I don't know how to perceive Dynamic Quality.  I perceive sensory
"information about my environment (proprioception and exteroception)" and
intellectualize it as objects and happenings in space/time reality.  I
assume that you do, too.  Perception is "being-aware"
-- the processing of sensory information into objectivized images or
constructs.  Is this  using perception in a different context?

> I see intellectual patterns of value as the template and design.
> You seem to indicate that the "world" is really "out there"
> waiting to be discovered.  I should think the MOQ would say
> that is a high quality idea, nothing more.

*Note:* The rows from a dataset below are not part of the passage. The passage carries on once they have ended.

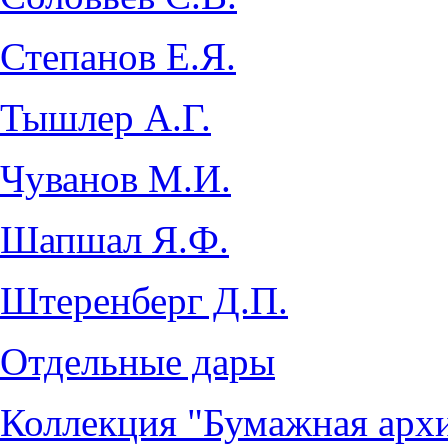
Степанов Е.Я.
Тышлер А.Г.
Чуванов М.И.
Шапшал Я.Ф.
Штеренберг Д.П.
Отдельные дары
Коллекция "Бумажная архи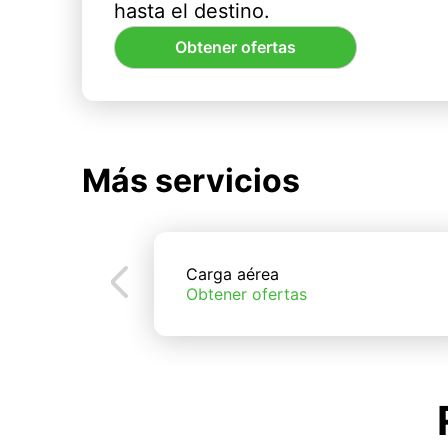
hasta el destino.
Obtener ofertas
Más servicios
Carga aérea
Obtener ofertas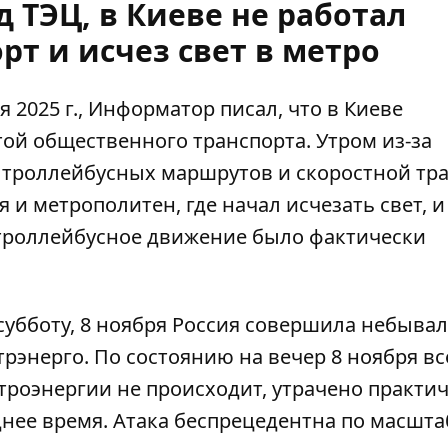
д ТЭЦ, в Киеве не работал
рт и исчез свет в метро
я 2025 г., Информатор писал, что в Киеве
ой общественного транспорта. Утром из-за
д троллейбусных маршрутов
и скоростной тр
 и метрополитен, где начал исчезать свет, и
 троллейбусное движение было фактически
 субботу, 8 ноября Россия совершила небыва
трэнерго
. По состоянию на вечер 8 ноября вс
троэнергии не происходит, утрачено практи
еднее время. Атака беспрецедентна по масшта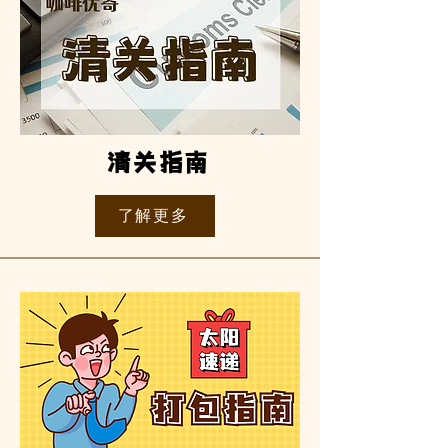
清关指南
了解更多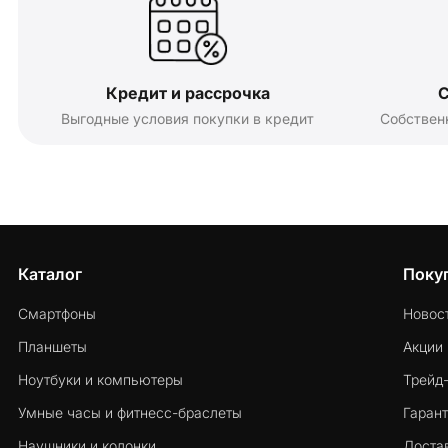
Кредит и рассрочка
С
Выгодные условия покупки в кредит
Собствен
Каталог
Поку
Смартфоны
Новос
Планшеты
Акции
Ноутбуки и компьютеры
Трейд
Умные часы и фитнесс-браслеты
Гарант
Наушники и колонки
Достав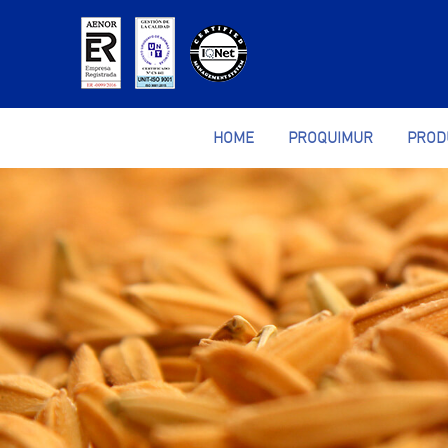
HOME
PROQUIMUR
PROD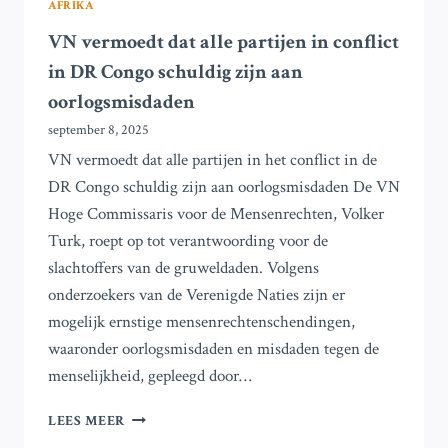
AFRIKA
VN vermoedt dat alle partijen in conflict
in DR Congo schuldig zijn aan
oorlogsmisdaden
september 8, 2025
VN vermoedt dat alle partijen in het conflict in de
DR Congo schuldig zijn aan oorlogsmisdaden De VN
Hoge Commissaris voor de Mensenrechten, Volker
Turk, roept op tot verantwoording voor de
slachtoffers van de gruweldaden. Volgens
onderzoekers van de Verenigde Naties zijn er
mogelijk ernstige mensenrechtenschendingen,
waaronder oorlogsmisdaden en misdaden tegen de
menselijkheid, gepleegd door…
VN
LEES MEER
VERMOEDT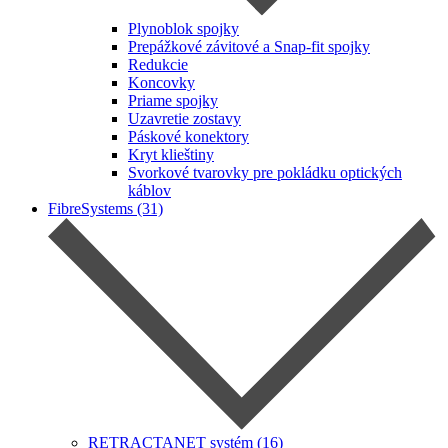
Plynoblok spojky
Prepážkové závitové a Snap-fit spojky
Redukcie
Koncovky
Priame spojky
Uzavretie zostavy
Páskové konektory
Kryt klieštiny
Svorkové tvarovky pre pokládku optických
káblov
FibreSystems (31)
RETRACTANET systém (16)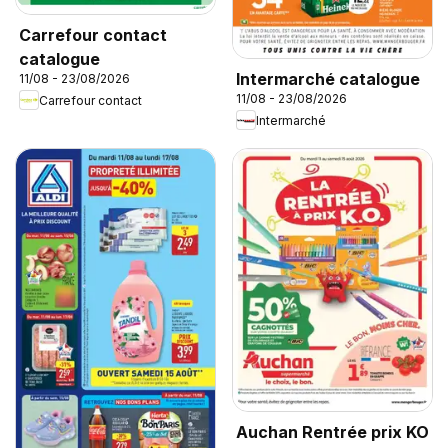
Carrefour contact
catalogue
Intermarché catalogue
11/08 - 23/08/2026
11/08 - 23/08/2026
Carrefour contact
Intermarché
Auchan Rentrée prix KO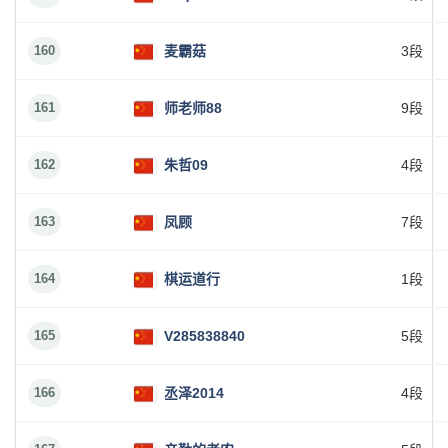
160
麦霸菇
3段
161
师老师88
9段
162
朱哲09
4段
163
凤顾
7段
164
棋运道行
1段
165
V285838840
5段
166
丞泽2014
4段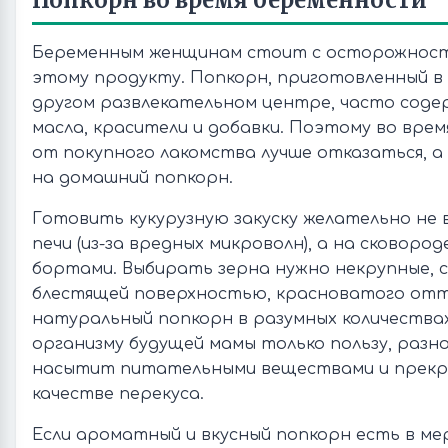
Попкорн во время беременности
Беременным женщинам стоит с осторожност
этому продукту. Попкорн, приготовленный в
другом развлекательном центре, часто сод
масла, красители и добавки. Поэтому во вре
от покупного лакомства лучше отказаться, 
на домашний попкорн.
Готовить кукурузную закуску желательно не 
печи (из-за вредных микроволн), а на сковород
бортами. Выбирать зерна нужно некрупные, с
блестящей поверхностью, красноватого отт
натуральный попкорн в разумных количества
организму будущей мамы только пользу, разн
насытит питательными веществами и прекр
качестве перекуса.
Если ароматный и вкусный попкорн есть в ме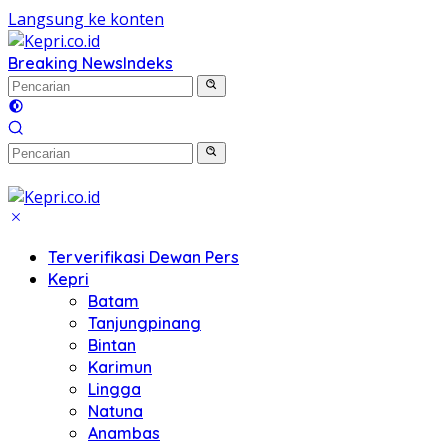
Langsung ke konten
Breaking News
Indeks
Terverifikasi Dewan Pers
Kepri
Batam
Tanjungpinang
Bintan
Karimun
Lingga
Natuna
Anambas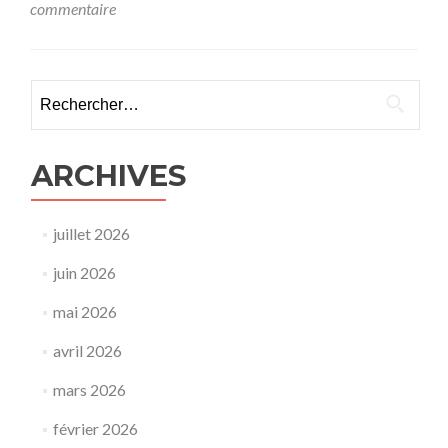
commentaire
Rechercher :
ARCHIVES
juillet 2026
juin 2026
mai 2026
avril 2026
mars 2026
février 2026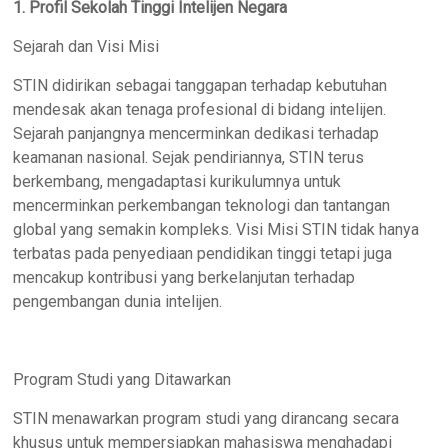
1. Profil Sekolah Tinggi Intelijen Negara
Sejarah dan Visi Misi
STIN didirikan sebagai tanggapan terhadap kebutuhan
mendesak akan tenaga profesional di bidang intelijen.
Sejarah panjangnya mencerminkan dedikasi terhadap
keamanan nasional. Sejak pendiriannya, STIN terus
berkembang, mengadaptasi kurikulumnya untuk
mencerminkan perkembangan teknologi dan tantangan
global yang semakin kompleks. Visi Misi STIN tidak hanya
terbatas pada penyediaan pendidikan tinggi tetapi juga
mencakup kontribusi yang berkelanjutan terhadap
pengembangan dunia intelijen.
Program Studi yang Ditawarkan
STIN menawarkan program studi yang dirancang secara
khusus untuk mempersiapkan mahasiswa menghadapi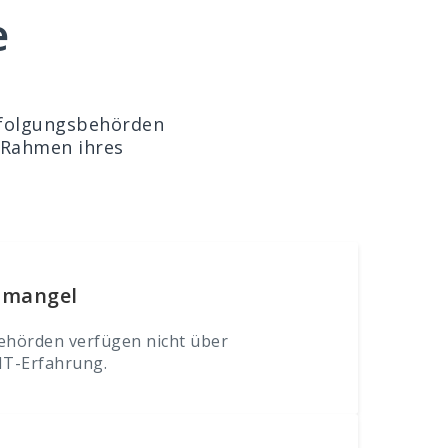
e
erfolgungsbehörden
 Rahmen ihres
zmangel
ehörden verfügen nicht über
IT-Erfahrung.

No, I'm not suggesting that the world is "really out there."  Quite the
contrary, if you read my thesis you'll see that I have taken great pains to
dispel that common notion.  On the other hand, it is you and the MoQers who
insist that Quality is "out there" waiting to be discovered.  In reality
there is no "out there" or "in here".  It is the experience of Essence as
differentiated beingness that creates this illusion.  I'm saying that
nothingness is what does the differentiating, and that the self is part of
that nothingness.

> We are (all of us) submerged in culture. Culture tells us that
> grass is green and planets are round, animals are mobile and
> matter gaseous, liquid, and solid (not to mention the fourth state,
> plasma). So, I answered your question quite satisfactorily as
> far as Where and How... do you see?

I don't understand that concept at all.  "Culture" may tell me what word I
must use to communicate the "roundness" of a ball or the "greeness" of
grass.  But it doesn't tell me what I see, what I experience.  That's not a
satisfactory answer; it's that semiotics nonsense again, and again you evade
my question.  What I wanted to know was where the particular forms that we
all experience come from.  Culture doesn't create planets, mountains,
animals, trees, and snowstorms.  How do these specific things arise from
your Quality?

I also said:

> When MoQ people speak of Intellect as the cosmos
> moving toward higher forms of consciousness, which is
> quite frequent around here, one has to wonder whether
> it's a misinterpretation of Pirsig's philosophy or the
> interpretation that people like myself get. ...
> If humans were to disappear from the face of the earth,
> there would be no intellect.  If you don't accept that,
> you're putting Intellect into some celestial realm.

You replied:

> There are no MOQ people, or Essence people.
> There are only people. That aside, the MOQ does not
> say intellect is the cosmos moving towards higher
> forms of consciousness. In fact, the MOQ states that
> intellect often times obscures and gets in the way of
> higher consciousness. The MOQ states that
> the historic purpose of the intellect is to survive.

Survival is the biological law of nature.  It doesn't need MoQ support.

In response your your LILA quote I said:

> We may all know what Quality is; but most of us
> wouldn't think of it as a universal source.

Which made you exuberant.

> Exactly! You did get it! Oh but I am pleased!
>
> Ham, why do you think I picked that particular
> quote to share with you? Oh ho ho ho... You are
> really too much...

Well, ho ho ho, I still don't think of Quality as a source.